Videos: 10 Worst Celebration Fails in Sports
The only thing more entertaining than seeing an epic celebration is seeing an epic celebration FAIL. And I’m not talking about dudes who get injured or fall down in the act of celebrating—though that’s hilarious, too. For this countdown, we’re focusing on prematurecelebrations: players and coaches who THINK they’re on the verge of success but are in reality on the precipice of FAIL.
10. Running of the Bulls
Date: July 2010
Set-up: During the final leg of the Running of the Bulls in Pamplona, Spain, this guy apparently thought he was the man because he got through a mediocre trample attempt by the bull. Not so fast, buddy: Mr. Horns didn’t take a liking to that and had dude in the fetal position cryin’ like a baby-back bitch.
9. Tom Cable and the Raiders
Date: September 26, 2010
Set-up: Honestly, we can’t blame Tom and the rest of his team for looking like idiots jumping for joy when Seabass missed this 32-yard field goal. After all, he is the highest-paid kicker in NFL history and has made 90.2% of his field goals between 30 and 39 yards. But then again, he did miss two other ones that day…plus, it’s the Raiders. FAIL.
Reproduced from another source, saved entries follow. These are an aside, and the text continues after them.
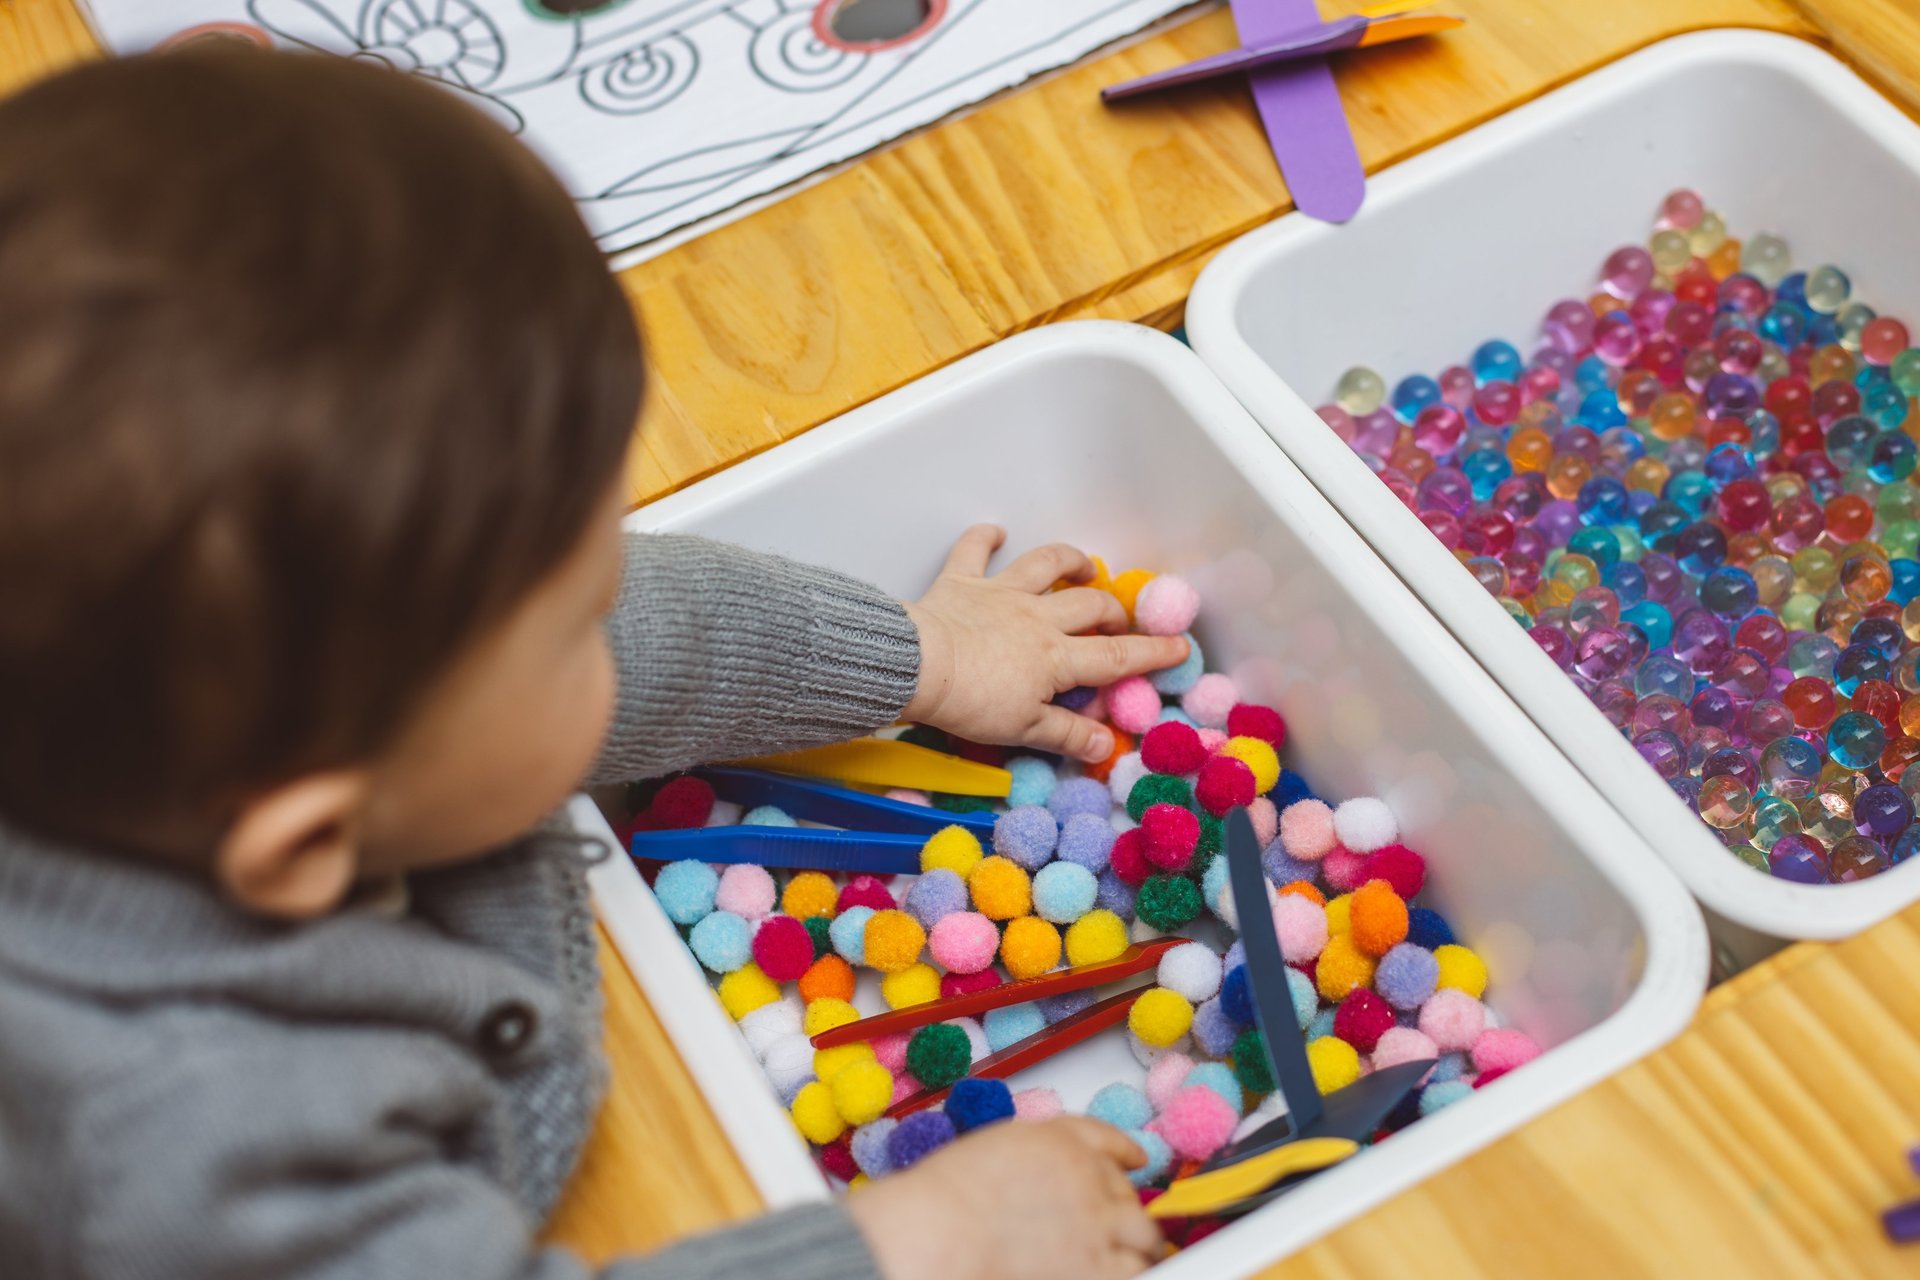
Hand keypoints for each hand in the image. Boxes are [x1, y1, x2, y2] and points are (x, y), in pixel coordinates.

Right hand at [847, 1117, 1162, 1279]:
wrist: (938, 1233)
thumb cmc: (948, 1197)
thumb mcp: (998, 1147)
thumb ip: (1038, 1154)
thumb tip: (1051, 1178)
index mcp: (1062, 1142)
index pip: (1110, 1142)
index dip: (1126, 1154)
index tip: (1135, 1160)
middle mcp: (1088, 1178)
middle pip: (1130, 1194)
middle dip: (1129, 1211)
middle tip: (1124, 1226)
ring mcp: (1098, 1225)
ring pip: (1145, 1237)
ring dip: (1140, 1248)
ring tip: (1133, 1258)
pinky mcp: (1098, 1269)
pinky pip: (1136, 1272)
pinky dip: (1132, 1273)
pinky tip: (1120, 1274)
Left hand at [902, 526, 1188, 763]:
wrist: (919, 667)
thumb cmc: (971, 702)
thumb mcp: (1025, 729)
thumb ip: (1068, 735)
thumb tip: (1105, 745)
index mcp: (1057, 657)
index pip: (1116, 655)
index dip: (1151, 652)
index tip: (1178, 646)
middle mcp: (1037, 617)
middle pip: (1089, 605)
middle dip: (1111, 611)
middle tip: (1118, 622)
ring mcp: (1001, 594)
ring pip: (1045, 565)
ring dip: (1068, 561)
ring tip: (1084, 566)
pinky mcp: (963, 582)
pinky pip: (975, 551)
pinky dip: (985, 537)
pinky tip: (995, 531)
Set-up: When you have a lead like this, a simple fist-pump doesn’t seem out of the ordinary. But what we don’t understand is how a little hand movement can cause a guy to lose all body control and make him eat earth. He could’ve rolled over and still got second place, but deciding to wallow in his own misery may have been the best choice. Wait…this wasn’t the Special Olympics, was it? Hope not. Or maybe, hope so…
7. Leon Lett
Date: January 31, 1993
Set-up: This would have been higher on the list if the Cowboys didn’t demolish the Bills in Super Bowl XXVII. But if it were a close game and the Cowboys lost, blame definitely would have been put squarely on the shoulders of defensive tackle Leon Lett. After picking up a fumble, The Big Cat felt like starting his celebration at the five-yard line, but as he trotted into the end zone, Bills player Don Beebe came from behind to slap the ball away. The play resulted in a touchback (and a lot of interesting racial commentary), and all Leon did was become the laughingstock of the league—a feat he achieved again later on that year.
Leon Lett Bonus Video
Set-up: This guy seriously couldn’t catch a break. Not only did he bust his ass trying to celebrate, but his attempt to get back on the bike failed horribly. Then, to follow that up, he gets passed and stunted on with the same move that cost him the race. All we can do is shake our heads and laugh uncontrollably.
5. Desean Jackson
Date: September 16, 2008
Set-up: DeSean Jackson is a very talented receiver but—like many talented receivers—sometimes he can make some dumb-ass decisions. Take this play for example: McNabb throws him a bomb that should have been an easy TD, but Jackson decides he is allergic to pigskin and throws the ball away before he even scores. Luckily for him, the ball was placed at the one-yard line and the Eagles scored on the next play, but still a bonehead move nonetheless (and one that fucked over many a fantasy owner). At least he is consistent though: DeSean has been pulling moves like this since high school.
Date: September 10, 2010
Set-up: When a keeper stops a penalty kick, he has the right to celebrate, so we can’t really blame Moroccan goalkeeper Khalid Askri for being happy after shutting this shot down. But timing is everything—what Askri failed to realize through all that gesticulating was that the ball was still spinning, eventually finding its way into the net. What makes this even worse is that his team ended up losing the shootout.
3. Bluegrass Miracle
Date: November 9, 2002
Complex says: Kentucky thought they had pulled off an upset over one of the top football teams in the nation, the LSU Tigers. The Wildcats even doused their coach in Gatorade before the game was over. Man, was that a bad idea. Facing 91 yards, the Tigers threw two passes, one of which was a 74-yard heave by the QB, and scored the game-winning touchdown. Nick Saban went home with a win and Kentucky’s coach went home with an L…and a wet T-shirt.
2. Buzzer Beater
Sport: Basketball (Serbian league)
Date: April 24, 2010
Set-up: Quite possibly the biggest celebration fail in the history of basketball, this is one where words can’t do the video any justice. Now that’s how you shut a crowd the FUCK up. It was all good 0.6 seconds ago…
1. The Play
Date: November 20, 1982
Set-up: To have a play be remembered simply as “The Play” means that something pretty fucking incredible must have happened—and that is exactly what the Cal Bears pulled off. With five laterals and multiple juke moves, Bears players returned this Stanford kickoff for a game-winning TD. The play was further immortalized because the Cardinals band had prematurely rushed the field, forcing the final Cal ball holder to navigate around a bunch of red-suited nerds en route to the end zone. Except that one trombone player…yeah, he got pounded.